Tokyo Electric Power Co.’s invitation to the world’s top nuclear agency to review the safety of its Kashiwazaki-Kariwa facility signals the utility’s desire to win international backing to resume operations at the world’s largest atomic power plant.
Kashiwazaki is Tepco’s best bet of returning to nuclear power generation, after the plant was shuttered along with the rest of Japan’s nuclear capacity following the unprecedented meltdowns at the company’s Fukushima No. 1 plant in 2011.
Firing up its reactors would boost Tepco’s profit by as much as ¥32 billion a month, according to Tepco spokesman Tatsuhiro Yamagishi.
“They want a foreign seal of approval,” said Robert Dujarric, a director at the Institute of Contemporary Asian Studies of Temple University in Tokyo. “No one trusts what Tepco says. The only way they can convince Japanese residents that this is not risky is to get a foreign institution to certify them being acceptable.”
The International Atomic Energy Agency began its 11-day evaluation on Tuesday and will report its findings to Japan’s watchdog, the Nuclear Regulation Authority, which has the final say on a plant’s safety. A restart would still need local government approval, which presents difficulties as the region’s governor remains a vociferous critic of Tepco.
Tepco expects to spend at least ¥270 billion to bring Kashiwazaki back online, although it says the cost is a secondary consideration. What is needed and what the IAEA brings is the “knowledge, ingenuity, and engineering capabilities to get there,” Takafumi Anegawa, Tepco’s chief nuclear officer, told a news conference at the plant on Tuesday. “Randomly spending money doesn’t assure safety.”
The NRA has visited Kashiwazaki three times since agreeing to check its reactors in 2013, although it has not given a timeline for approval, according to Tepco’s Yamagishi. NRA spokesman Taro Komine declined to comment on Kashiwazaki and the IAEA’s safety study there.

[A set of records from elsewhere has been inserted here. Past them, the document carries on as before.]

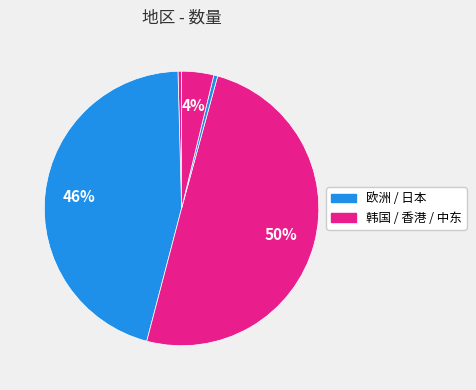

Which category has the smallest portion of the pie?

韩国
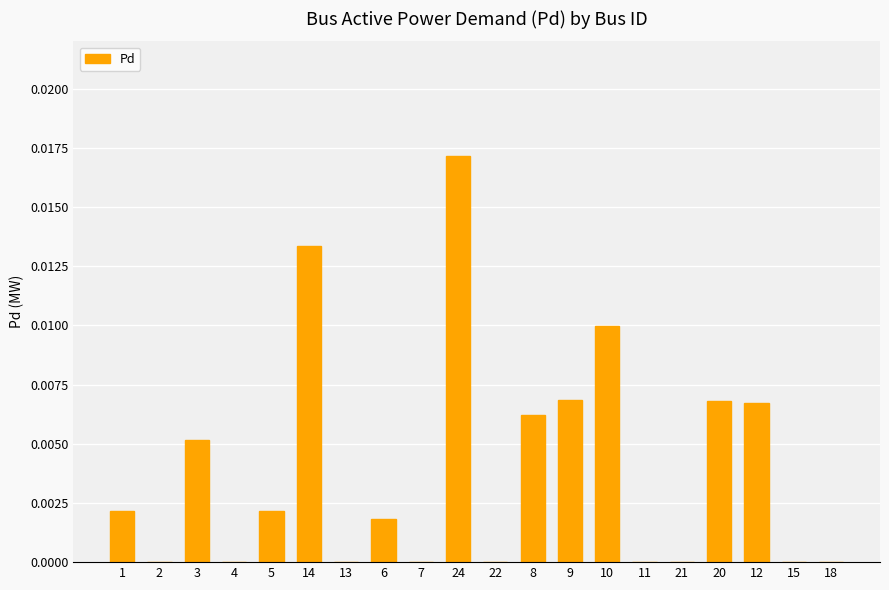

How many categories are shown in the chart?

20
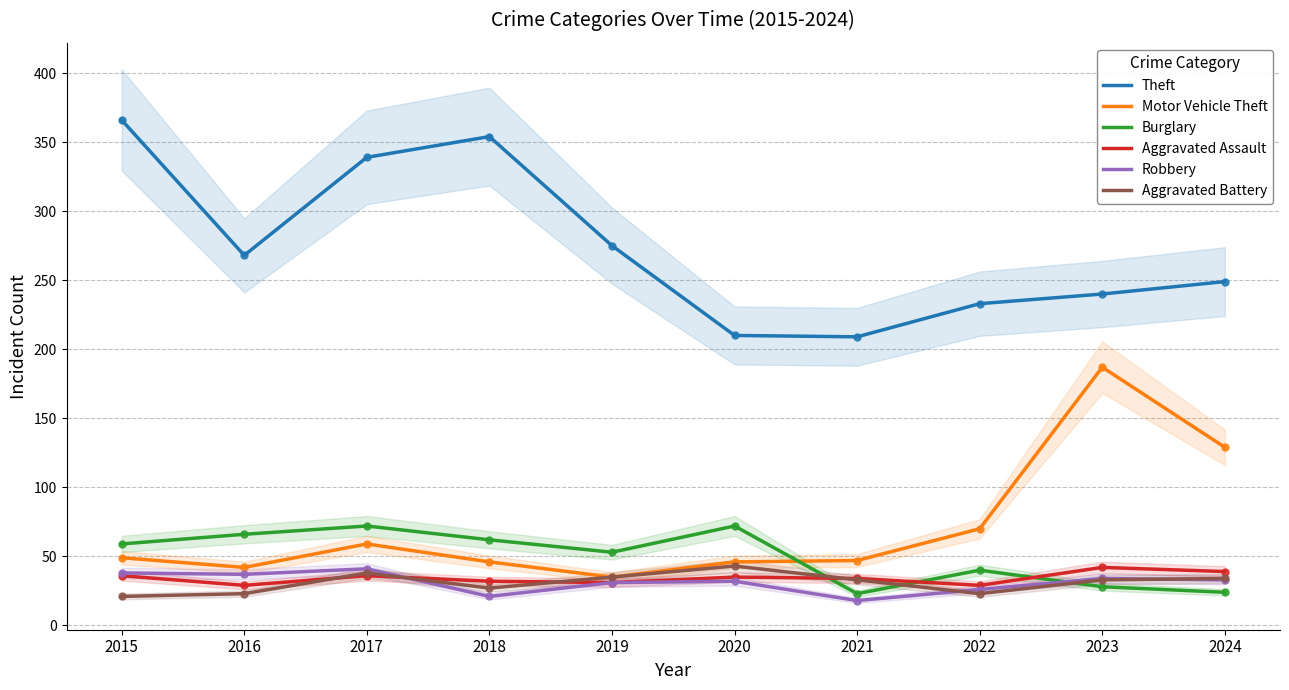

What is the average value of the Theft series?

274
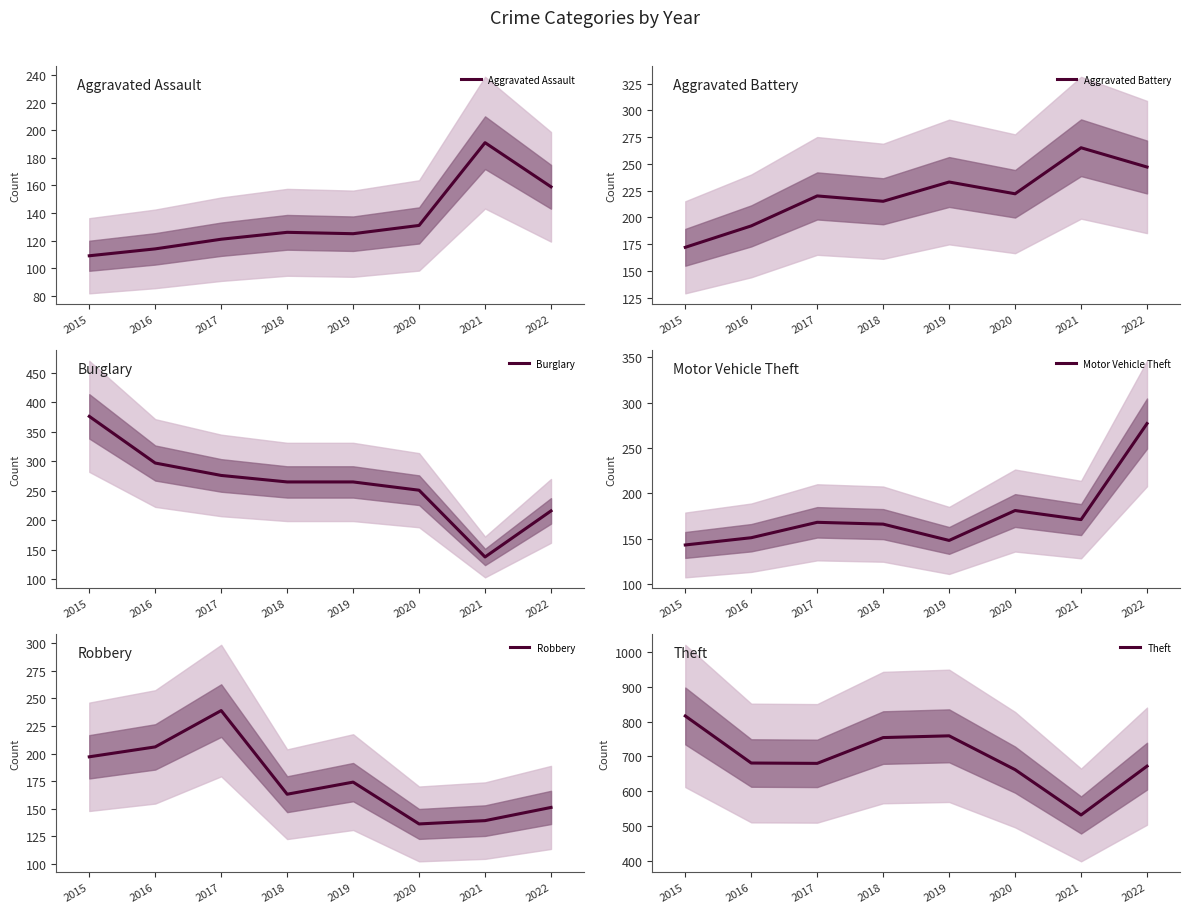

What is the approximate value of Theft at 2020?

662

The IAEA was created in 1957 and one of its goals is to promote the safe use of nuclear energy. Tepco, meanwhile, is struggling to convince the Japanese public of improvements in its attitudes to safety amid worker deaths and irradiated water leaks at the ruined Fukushima plant.
“Of course Tepco would like them to come online,” Tom O’Sullivan, founder of Tokyo-based energy consultant Mathyos, said by email. However, “I have normally categorized it as a plant that is extremely unlikely to come online. There is huge local opposition.”
Hirohiko Izumida, three-term governor of Niigata Prefecture where the plant is located, has said restarting Kashiwazaki shouldn’t even be considered until Tepco’s safety record and handling of Fukushima are properly reviewed.
Niigata Prefecture spokesman Kenji Kiuchi declined to comment on the governor’s opinion of the IAEA review.
Restarting Kashiwazaki would boost Prime Minister Shinzo Abe’s plan for nuclear energy to account for as much as 22 percent of the country’s total electricity supply by 2030.
Thus far, Kyushu Electric Power Co.’s Sendai reactors are the only ones to pass the NRA’s safety requirements and clear local courts. Kyushu is aiming to restart the two units this year. While the NRA judged two reactors at Kansai Electric Power Co.’s Takahama station as safe, legal hurdles have since obstructed any restart.
Tepco is seeking to restore two of the seven reactors at Kashiwazaki, which is located about 220 km northwest of Tokyo on coast of the Sea of Japan. Its only other nuclear plants are Fukushima No. 1, which is being decommissioned, and the nearby Fukushima No. 2 facility, which may be too tainted by its association with the 2011 disaster to ever restart.
In order to ensure Kashizawaki’s safety, Tepco says it has bolstered staff levels, built a 15 meter flood-prevention wall, and built a reservoir to store 20,000 tons of water to cool reactors in case of pump failures.
The IAEA said its primary focus will be assessing the plant’s internal operations. Three months after its review, the agency will send its report to Tepco, the NRA and the Ministry of Economy, Trade and Industry.
The review will not replace Japan’s regulatory process, said Peter Tarren, the IAEA’s team leader at Kashiwazaki. “Decisions about restarts of the plant are not the authority of the IAEA,” he said.